There are many who imagine that they are caught up somewhere above the mystery into the very certainty of God. Doubt, which may be thought of as an intentional filling of one’s lungs with the air of mystery, is thought by these to be a denial of the God whom they have experienced. This is how certainty is achieved for the Defenders.

There are also many who can no longer pretend that they are experiencing the certainties promised them beyond that yawning gap of mystery; these are often troubled, hurting, and angry by this revelation. It seems only natural that those in the painful throes of the transcendence of God, mistaking it for His absence, cling to the firm ground and renounce all else. This is how certainty is achieved for the Disillusioned.

And then there are some of us who seek to keep our feet planted in reality, unflinchingly seeking out truths that the Defenders disavow, but who, inhaling the mystery, strain to reach that transcendent-yet-imminent Goodness of which we catch vivid glimpses.
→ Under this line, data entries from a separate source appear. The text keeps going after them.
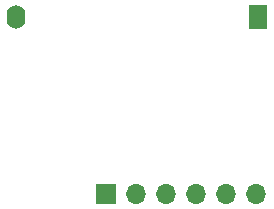
<source format=gbr>
%TF.GenerationSoftware,KiCad,Pcbnew,8.0.6*%
%TF.CreationDate,2024-10-19T09:18:50-03:00*%
%TF.ProjectId,keychain-uv-index,6b657963-6861-4696-9e2d-75762d696e64,rev?*%
%TF.SameCoordinates,Original*%
%TF.FileFunction,Soldermask,Bot*%
%TF.FilePolarity,Negative*%
%FSLAX46Y46*%
G04 Gerber Fmt 4.6, Leading zero omitted, Abs format (unit mm)*
G04 Created by KiCad (PCBNEW 8.0.6) date 2024-10-19 09:18:50*
%MOMM*%
%LPD*%
G01*
G04 APERTURE LIST*
%ADD10R,1.700000X1.700000*%
%ADD11O,1.700000X1.700000*%
%ADD12R,1.600000X2.000000*%
%ADD13O,1.600000X2.000000*%
G04 APERTURE END LIST*
D10*
%TO.C,J1*%
X72450000Y-69800000D03*
D11*
X74990000Y-69800000D03*
X77530000Y-69800000D03*
X80070000Y-69800000D03*
X82610000Y-69800000D03*
X85150000Y-69800000D03*
%TD*%
D12*
%TO.C,BT1*%
X85300000Y-54800000D03*
D13*
X64800000Y-54800000D03*
%TD*%
M02*

</source>
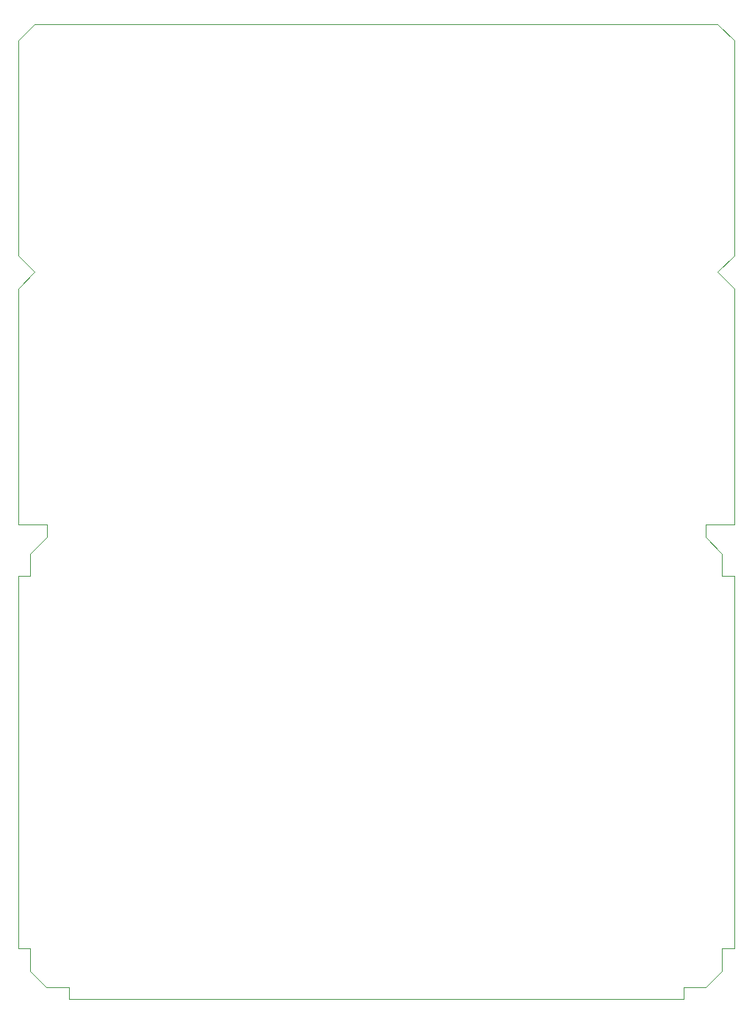
<source format=gm1>
%TF.GenerationSoftware,KiCad,Pcbnew,7.0.7*%
%TF.CreationDate,2023-10-12T12:03:03-07:00*%
%TF.ProjectId,JumperLUX,4a756d70-6572-44c5-9558-2e6b69636164,rev?*%
%TF.SameCoordinates,Original*%
%TF.FileFunction,Profile,NP*%
%FSLAX46Y46*%
G04 Gerber Fmt 4.6, Leading zero omitted, Abs format (unit mm)*
G04 Created by KiCad (PCBNEW 7.0.7) date 2023-10-12 12:03:03*
%MOMM*%
%LPD*%
G01*
G04 APERTURE LIST*
%TA.AperFunction,Profile*%
%ADD10C,0.050000*%
%TD*%
G04 APERTURE END LIST*
D10*
X62230000Y-76835000D02*
X62230000Y-101600000D01*
X63627000Y-181483000D02*
X63627000Y-184099200D01*
X64135000Y-103505000D02*
X62230000Y-105410000D01*
X62230000Y-132588000D02*
X65532000Y-132588000D01*
X68072000Y-185928000D02*
X68072000Y-187325000D01*
X62230000Y-138557000D02*
X62230000Y-181483000D01*
X142875000Y-103505000D02*
X144780000Y-101600000D01*
X62230000Y-105410000D02*
X62230000Y-132562600D01*
X63627000Y-184099200D02*
X65455800Y-185928000D01*
X68072000Y-187325000D02*
X138938000Y-187325000D01*
X144780000Y-132588000D02*
X144780000Y-105410000D01*
X144780000Y-105410000D02*
X142875000Y-103505000D01*
X63627000Y-138557000D02*
X62230000Y-138557000D01*
X144780000Y-138557000D02*
X143383000Y-138557000D01*
X144780000Y-76835000D02*
X142875000Y-74930000D01*
X62230000Y-181483000D02*
X63627000Y-181483000D01*
X144780000Y-181483000D02*
X144780000Y-138557000D01*
X141528800Y-185928000D02*
X143383000Y-184073800D01*
X64135000Y-74930000D02*
X62230000Y-76835000D01*
X143383000Y-181483000D02*
X144780000Y-181483000D01*
X143383000Y-184073800D02*
X143383000Y-181483000D01*
X138938000Y-185928000D02*
X141528800Y-185928000D01*
X143383000Y-138557000D02*
X143383000Y-135966200D01*
X138938000Y-187325000D02*
X138938000Y-185928000D01*
X141478000Y-132588000D02*
X144780000Y-132588000D01*
X142875000Y-74930000D02*
X64135000Y-74930000D01*
X65532000Y-134035800D02*
X63627000Y-135940800D01*
X63627000Y-138531600D02*
X63627000Y-138557000D01*
X65455800Y-185928000D02*
X68072000Y-185928000D01*
X144780000Y-101600000D02*
X144780000Y-76835000D01*
X62230000Y-101600000D02*
X64135000Y-103505000D01*
X143383000Y-135966200D02*
X141478000Y-134061200D01*
X63627000Y-135940800D02*
X63627000Y-138531600D01*
X62230000Y-132562600D02*
X62230000Y-132588000D01*
X141478000Y-134061200D02*
X141478000Y-132588000D01*
X65532000Y-132588000D02*
X65532000Y-134035800D01*
M02*

</source>
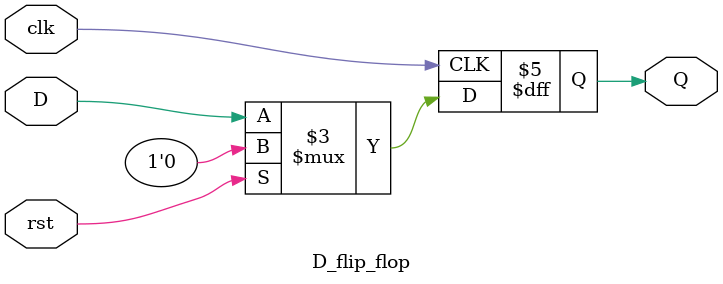
<source format=v>
module D_flip_flop (
    input wire D,         // Data input
    input wire clk,       // Clock input
    input wire rst,       // Reset input (active low)
    output reg Q          // Output (latched state)
);

    always @(posedge clk) begin
        if (rst)
            Q <= 0;      // Asynchronous reset
        else
            Q <= D;      // On rising clock edge, latch D into Q
    end

endmodule

</source>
We deny that certainty is anything but an illusion. Our faith is not about maintaining beliefs, but about fervently striving to bring the Goodness we have known closer to the waiting world. While valuing the insights into the human and divine natures the biblical authors have to offer us, and while humbly and thoroughly subjecting those insights to all of the reconstructions and deconstructions suggested by critical inquiry, we do not lean on either understanding. We trust instead in the God for whom our souls yearn and without whom all the truths on the earth would be nothing more than clanging cymbals. Our faith is realized in an ethic intended to make those virtues manifest in our own lives, for the sake of others: we demonstrate our hope for the victory of love by acting faithfully, seeking to embody goodness, beauty, justice, meaning, and above all, Love. This is what we call serving God. We are Christians because we were – and are – taught these things by Jesus.

I’m not trying to pigeon-hole every human into these few categories. There are many others: most people are happily oblivious to all these debates; others are well aware of the debates, but have become fatigued and battle-weary, wanting to hope but struggling to find the will to wade through the divide between the different dogmatic positions. I hope to have something useful to say to those in both of those categories without becoming an obnoxious crusader. Although at times my temper has no doubt flared against certain egregious examples of problematic thinking among the groups I’ve described, I do not want to demonize anyone. I write this blog to offer another way of dealing with doubts, one which has the potential to heal the often bitter and vitriolic gash separating the Defenders and the bitter Disillusioned, for the sake especially of those caught in the middle. My hope is that by sharing my search for truth on this blog, stripping away what is false and shoring up what is true, I will eventually help motivate all, whether Christian, heretic, or apostate, who share the ethic of an overcoming goodness that I call Christianity in action.